Autobiography: I studied Biology and Ecology at the University of Groningen in the Netherlands, with a focus on animal ecology. In 2005 I moved to Newcastle for a PhD in behavioural ecology of starlings. Since then, I’ve worked as a postdoc and research fellow on a range of different projects, including e.g. assessing the effects of wind turbines on wildlife, and international species conservation prioritisation.
Currently (2018-), I am a research fellow in the ConFooBio group at Stirling University, developing and applying models of conservation conflict.
I am passionate about science communication and the interfaces between science, policy and management. Several of the projects I have been (and am) involved with included specific elements aimed at integrating cutting edge research into protocols and tools for managers and policy makers to use.
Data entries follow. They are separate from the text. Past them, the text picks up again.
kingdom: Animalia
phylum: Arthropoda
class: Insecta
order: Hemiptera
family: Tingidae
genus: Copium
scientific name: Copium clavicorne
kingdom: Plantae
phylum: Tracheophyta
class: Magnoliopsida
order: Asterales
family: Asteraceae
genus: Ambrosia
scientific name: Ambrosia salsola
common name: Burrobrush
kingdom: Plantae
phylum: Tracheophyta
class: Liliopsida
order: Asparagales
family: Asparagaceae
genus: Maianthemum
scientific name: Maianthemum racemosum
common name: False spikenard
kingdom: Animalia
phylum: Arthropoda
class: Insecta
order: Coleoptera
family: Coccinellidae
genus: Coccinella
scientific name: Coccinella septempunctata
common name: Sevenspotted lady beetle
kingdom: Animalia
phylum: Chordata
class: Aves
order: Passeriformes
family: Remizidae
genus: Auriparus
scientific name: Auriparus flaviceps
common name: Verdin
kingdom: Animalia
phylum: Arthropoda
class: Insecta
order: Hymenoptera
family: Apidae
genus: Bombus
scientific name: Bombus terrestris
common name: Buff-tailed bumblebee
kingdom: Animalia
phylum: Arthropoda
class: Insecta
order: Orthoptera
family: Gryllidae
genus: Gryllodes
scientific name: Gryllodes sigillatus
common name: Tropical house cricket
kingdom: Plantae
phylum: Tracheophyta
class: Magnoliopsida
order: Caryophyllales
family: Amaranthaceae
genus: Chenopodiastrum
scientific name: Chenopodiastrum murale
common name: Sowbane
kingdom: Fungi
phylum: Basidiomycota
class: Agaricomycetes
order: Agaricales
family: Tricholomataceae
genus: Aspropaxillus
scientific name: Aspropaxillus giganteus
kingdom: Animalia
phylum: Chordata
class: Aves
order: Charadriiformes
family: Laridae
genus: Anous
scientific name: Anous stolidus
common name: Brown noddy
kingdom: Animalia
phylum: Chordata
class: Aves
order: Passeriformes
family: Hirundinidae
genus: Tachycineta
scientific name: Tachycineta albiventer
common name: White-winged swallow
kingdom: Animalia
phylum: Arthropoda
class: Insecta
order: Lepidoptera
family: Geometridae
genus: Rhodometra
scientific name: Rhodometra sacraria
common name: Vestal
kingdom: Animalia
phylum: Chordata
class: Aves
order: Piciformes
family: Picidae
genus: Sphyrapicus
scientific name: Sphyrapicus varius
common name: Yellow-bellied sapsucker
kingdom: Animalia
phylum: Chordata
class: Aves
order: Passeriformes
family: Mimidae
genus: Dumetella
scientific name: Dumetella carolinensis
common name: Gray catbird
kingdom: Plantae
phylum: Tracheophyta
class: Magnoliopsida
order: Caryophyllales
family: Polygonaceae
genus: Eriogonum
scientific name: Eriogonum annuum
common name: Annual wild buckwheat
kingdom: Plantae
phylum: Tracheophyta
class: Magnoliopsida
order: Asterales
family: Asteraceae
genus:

I firmly believe that truly adaptive management can only be achieved by active and continuing collaboration between scientists, policy makers and managers – as opposed to single project delivery.
I am a member of the British Ecological Society, and since 2011 have been an Associate Editor for the Journal of Applied Ecology.
I hold a bird ringing permit (A with training endorsement) issued by the British Trust for Ornithology, and actively work on a number of ringing projects in my “spare” time, as a BTO volunteer, and as a member and secretary of Tay Ringing Group.
Research interests: I have broad interests in conservation biology and behavioural ecology, and in particular in research that explicitly bridges different fields or disciplines. Much of my practical experience has focused on birds, and I hold a BTO bird ringing licence with a training endorsement. I enjoy both practical field work, as well as theoretical and modelling studies.